High demand for English hons in DU, but many lack aptitude
It is one of the most sought after courses in Delhi University, but teachers and experts counselling students for admissions say not all have the aptitude to study English and it is a difficult task to convince them that they are not meant for it.delhi Updated: May 30, 2010 18:14 IST
It is one of the most sought after courses in Delhi University, but teachers and experts counselling students for admissions say not all have the aptitude to study English and it is a difficult task to convince them that they are not meant for it.
The University holds a Common Aptitude Test for Entrance (CATE) to English (hons) course through which 17 colleges pick up students. Other colleges hold their own tests for the course.
The counsellors at the University's admission centres say they have a tough time convincing students that English is about literature and one should not go for it unless he or she has a knack for reading fiction.
"When we are counselling, we meet so many students who are hell-bent on taking English (hons), but ask them which was the last book they read, they name some light novel which cannot be called literature," says Seema Parihar, the Deputy Dean, Students Welfare.
"If you do not go beyond light reading, you do not have the aptitude for studying literature, you should opt for some other subjects," she adds.
Admission season began last week in the Delhi University and thousands of students have thronged the institution seeking forms and admissions.
English (hons) has been among one of the most popular courses at the campus and most colleges undertake a test for selecting students for the course.
The forms are available for the course till May 31 while CATE is scheduled for June 9.

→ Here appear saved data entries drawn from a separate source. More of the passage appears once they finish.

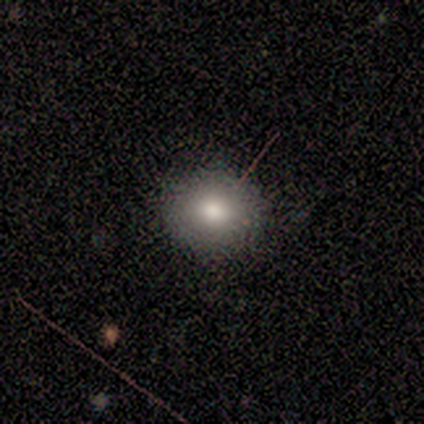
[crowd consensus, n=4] smooth-or-featured: smooth: 75% | star or artifact: 25% | featured or disk: 0%
  how-rounded: round: 100% | in between: 0% | cigar-shaped: 0%
  merging: none: 100% | minor disturbance: 0% | major disturbance: 0% | merger: 0%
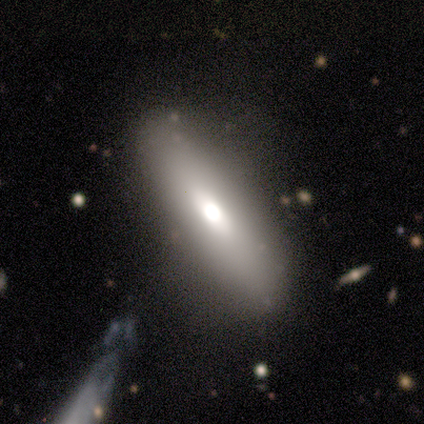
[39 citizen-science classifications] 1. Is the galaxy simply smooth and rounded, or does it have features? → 72% smooth, 21% featured or disk, 8% star or artifact.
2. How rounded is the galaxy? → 61% cigar-shaped, 39% in between, 0% round.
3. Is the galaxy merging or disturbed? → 69% none, 22% minor disturbance, 8% major disturbance, 0% merger.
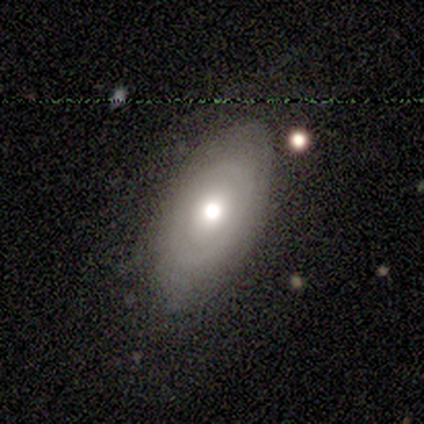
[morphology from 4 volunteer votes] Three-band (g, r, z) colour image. It shows a featured or disk galaxy (100%) with no bar (100%), no spiral arms (75%) and a moderate central bulge (75%). Merging: none (50%).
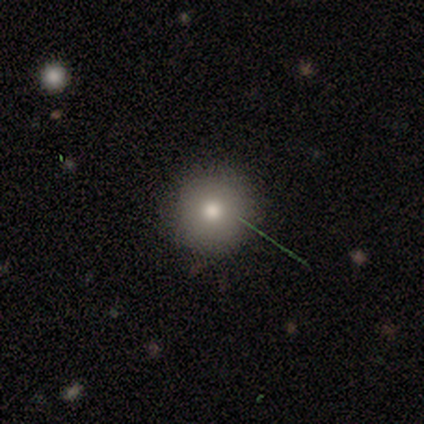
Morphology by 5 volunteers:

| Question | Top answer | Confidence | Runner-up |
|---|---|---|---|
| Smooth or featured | smooth | 100% | — |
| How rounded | round | 100% | — |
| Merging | none | 100% | — |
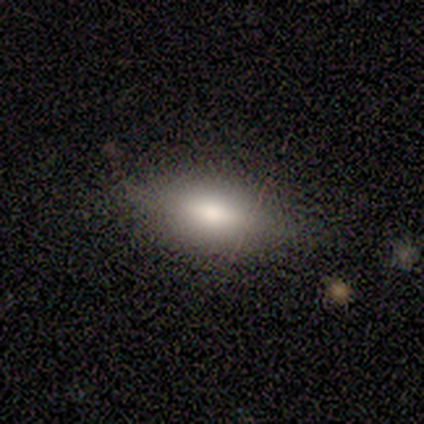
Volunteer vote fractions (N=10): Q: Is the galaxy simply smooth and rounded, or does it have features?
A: smooth — 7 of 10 (70%).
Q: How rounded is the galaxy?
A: in between — 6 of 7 (86%).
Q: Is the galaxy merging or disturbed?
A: none — 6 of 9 (67%).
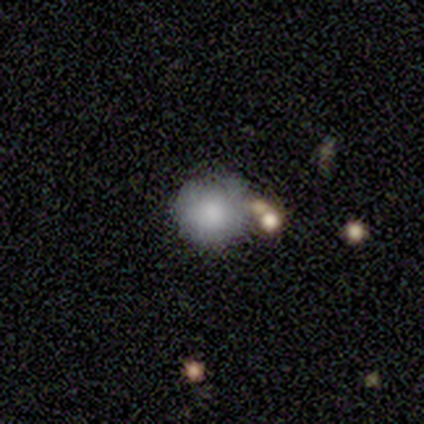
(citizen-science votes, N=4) Volunteers were most divided on "smooth or featured" (2-way tie): smooth: 50%, featured or disk: 50%, star or artifact: 0%; "how rounded" (2-way tie): round: 50%, in between: 50%, cigar-shaped: 0%. More confident: merging — none (75%).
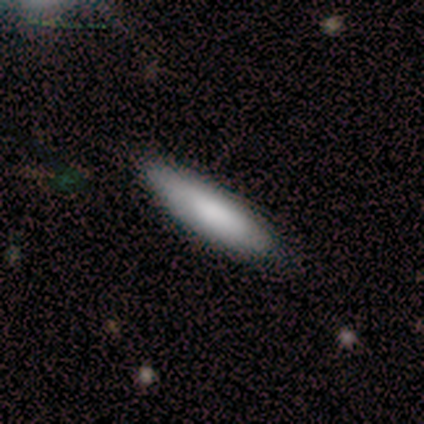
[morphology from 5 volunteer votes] type=smooth (100%); roundness=in between (60%); merging=none (80%).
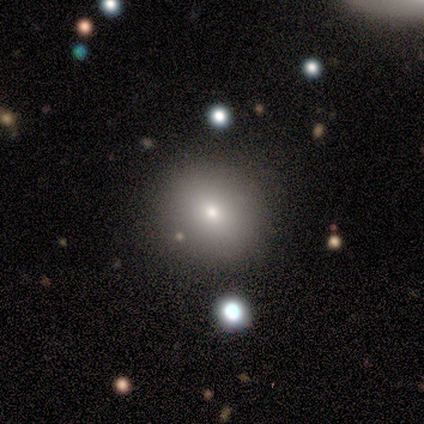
Smooth or featured? 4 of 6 (67%) said smooth. How rounded? 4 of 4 (100%) said round. Merging? 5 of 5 (100%) said none.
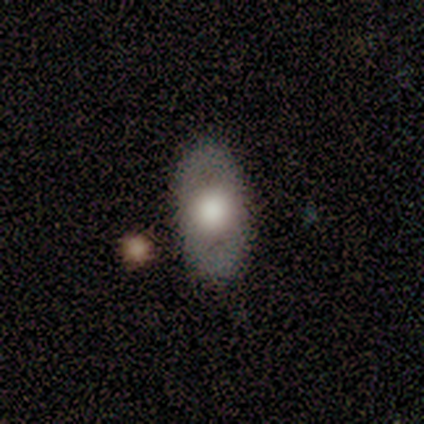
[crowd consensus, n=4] Smooth or featured: smooth — 50% (tied with featured or disk — 50%)
How rounded: in between — 100%
Merging: none — 75% (minor disturbance — 25%)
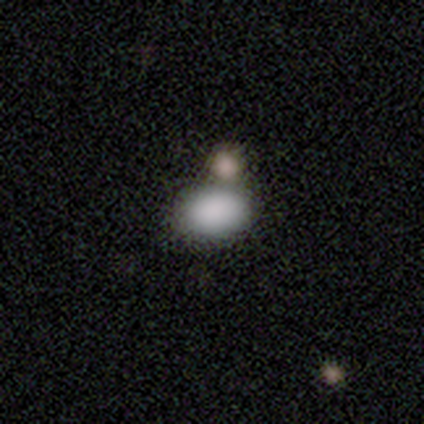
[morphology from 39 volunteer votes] Smooth or featured?
  - smooth: 90% *
  - featured or disk: 5%
  - star or artifact: 5%
How rounded?
  - in between: 80% *
  - round: 20%
  - cigar-shaped: 0%
Merging?
  - none: 54% *
  - merger: 22%
  - minor disturbance: 3%
  - major disturbance: 3%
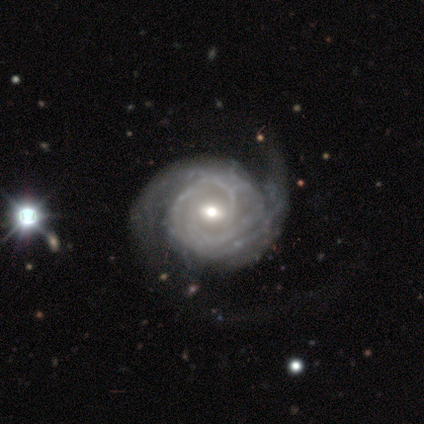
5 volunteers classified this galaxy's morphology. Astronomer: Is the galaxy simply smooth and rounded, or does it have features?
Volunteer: featured or disk — 100%.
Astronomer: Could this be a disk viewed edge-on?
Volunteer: no — 100%.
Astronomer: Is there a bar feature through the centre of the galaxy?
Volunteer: weak — 60% (runner-up: no, 40%).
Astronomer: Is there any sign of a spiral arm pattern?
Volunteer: yes — 100%.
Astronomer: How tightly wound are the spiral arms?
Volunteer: medium — 60%.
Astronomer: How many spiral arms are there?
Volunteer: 2 — 80%.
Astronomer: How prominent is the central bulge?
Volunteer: moderate — 80%.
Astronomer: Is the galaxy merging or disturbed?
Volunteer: none — 80%.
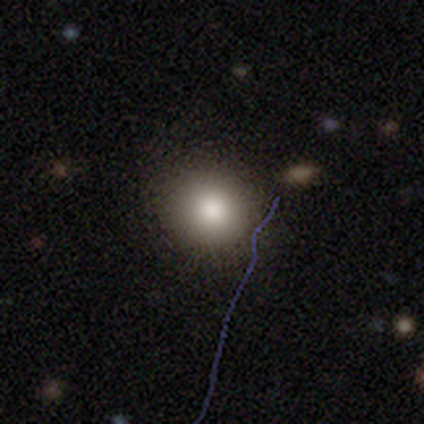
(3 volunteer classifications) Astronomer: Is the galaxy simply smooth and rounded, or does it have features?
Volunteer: smooth — 100%.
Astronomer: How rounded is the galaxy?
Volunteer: round — 67%.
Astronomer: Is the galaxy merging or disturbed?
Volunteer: none — 100%.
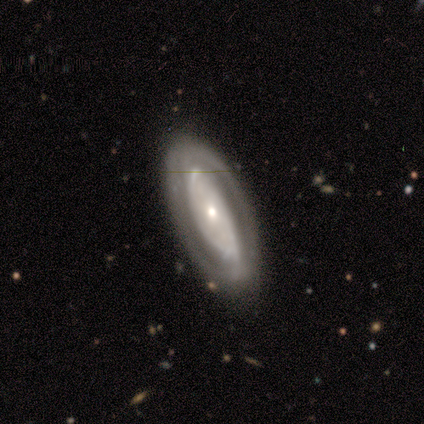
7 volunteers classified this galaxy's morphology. Smooth or featured? 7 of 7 (100%) said featured or disk. Edge-on disk? 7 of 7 (100%) said no. Bar? 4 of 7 (57%) said no. Spiral arms? 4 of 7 (57%) said yes. Spiral winding? 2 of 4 (50%) said tight. Spiral arm count? 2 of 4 (50%, tied with can't tell) said 2. Bulge size? 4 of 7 (57%) said small. Merging? 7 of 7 (100%) said none.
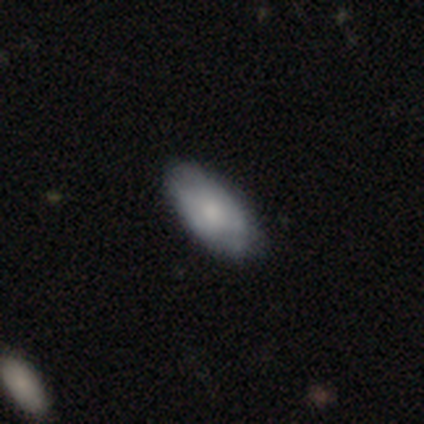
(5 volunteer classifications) Volunteers were most divided on "smooth or featured": smooth: 60%, featured or disk: 40%, star or artifact: 0%. More confident: how rounded — in between (100%); merging — none (80%).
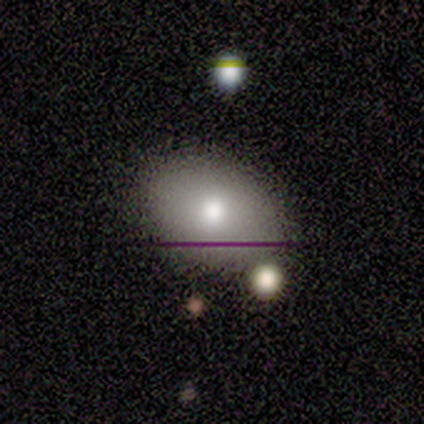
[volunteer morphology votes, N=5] Q: Smooth or featured?
A: smooth (80%); runner-up: featured or disk (20%)
Q: How rounded?
A: in between (100%)
Q: Merging?
A: none (100%)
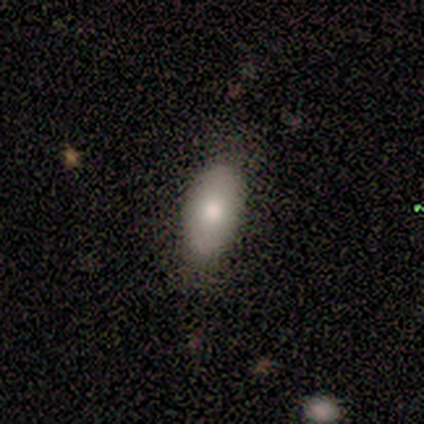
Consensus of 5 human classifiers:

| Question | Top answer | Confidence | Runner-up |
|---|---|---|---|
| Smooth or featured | smooth | 100% | — |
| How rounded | in between | 100% | — |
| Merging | none | 80% | minor disturbance (20%) |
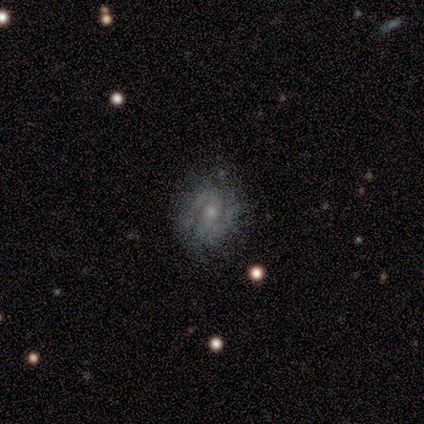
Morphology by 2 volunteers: This is clearly a featured or disk galaxy (100%). It is clearly not viewed edge-on (100%). Bar: clearly no (100%). Spiral arm pattern: clearly yes (100%). Spiral arm count: possibly 2 (50%, tied with can't tell). Spiral winding: possibly tight (50%, tied with medium). Central bulge: clearly small (100%). Merging: possibly none (50%, tied with minor disturbance).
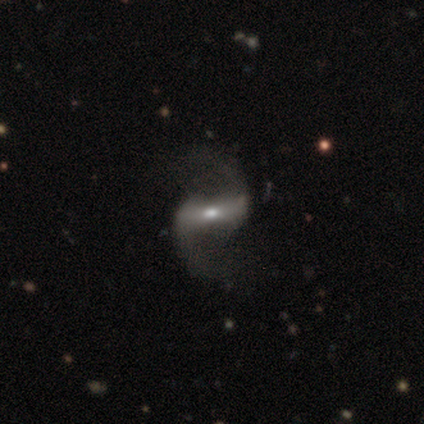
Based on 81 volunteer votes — Smooth or featured: featured or disk — 88% (smooth — 7%)
Edge-on disk: no — 90% (yes — 10%)
Bar: strong — 72% (weak — 20%)
Spiral arms: yes — 95% (no — 5%)
Spiral winding: loose — 85% (medium — 15%)
Spiral arm count: 2 — 98% (3 — 2%)
Bulge size: moderate — 59% (small — 34%)
Merging: none — 35% (major disturbance — 10%)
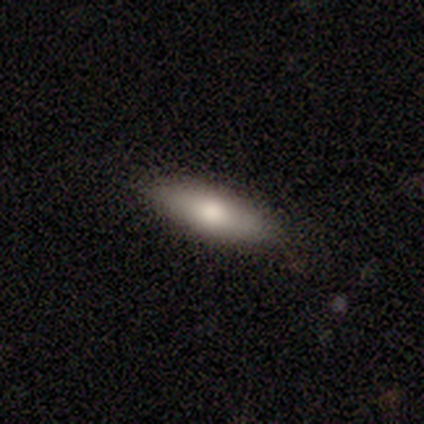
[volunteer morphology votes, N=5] smooth-or-featured: smooth: 60% | featured or disk: 20% | star or artifact: 20%
  how-rounded: cigar-shaped: 67% | in between: 33% | round: 0%
  merging: none: 50% (tied) | minor disturbance: 50% (tied) | major disturbance: 0% | merger: 0%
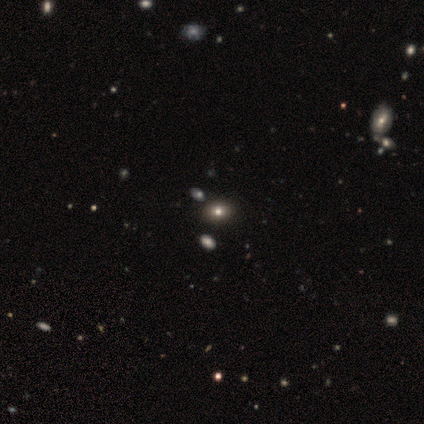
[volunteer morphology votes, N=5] smooth_or_featured: smooth (p=0.60) [alt: featured or disk p=0.20]
how_rounded: in between (p=0.67) [alt: round p=0.33]
merging: none (p=0.75) [alt: minor disturbance p=0.25]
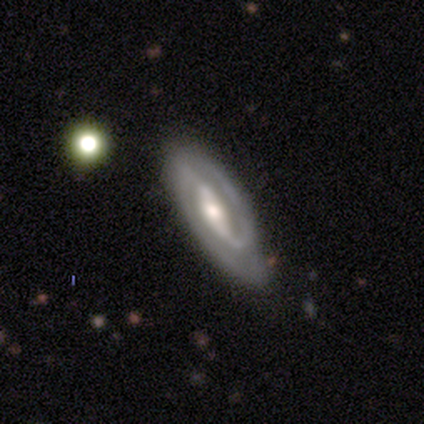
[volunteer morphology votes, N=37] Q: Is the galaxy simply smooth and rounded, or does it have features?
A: featured or disk — 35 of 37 (95%).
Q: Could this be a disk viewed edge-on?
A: no — 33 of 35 (94%).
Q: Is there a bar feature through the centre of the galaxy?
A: strong — 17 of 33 (52%).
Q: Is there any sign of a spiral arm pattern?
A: yes — 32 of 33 (97%).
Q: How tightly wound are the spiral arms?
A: medium — 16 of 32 (50%).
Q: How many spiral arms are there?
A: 2 — 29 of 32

The CATE, to be held on June 9 this year, will be structured in two parts to test the grammatical knowledge of students as well as their writing and analytical abilities. While the first section is objective-type, the second section is explanatory.
Some counsellors blame the misguided priorities of students on CBSE's marking system. They say English CBSE marks does not give the right criteria to judge students for admission to the subjects.
"The CBSE can give 100 out of 100 to students in English, which we do not think in the right way. There are many students who do not have an aptitude for English but they have scored high in CBSE exam for the subject," said a counsellor.
Agrees Parihar, who says CATE is the right way to judge and it gives students who are really deserving a hope for admission.
"English is about studying fiction, and being able to analyse and write it, which the system of CBSE evaluation does not ensure is judged properly. CATE is therefore the right way to select the deserving candidates," she said.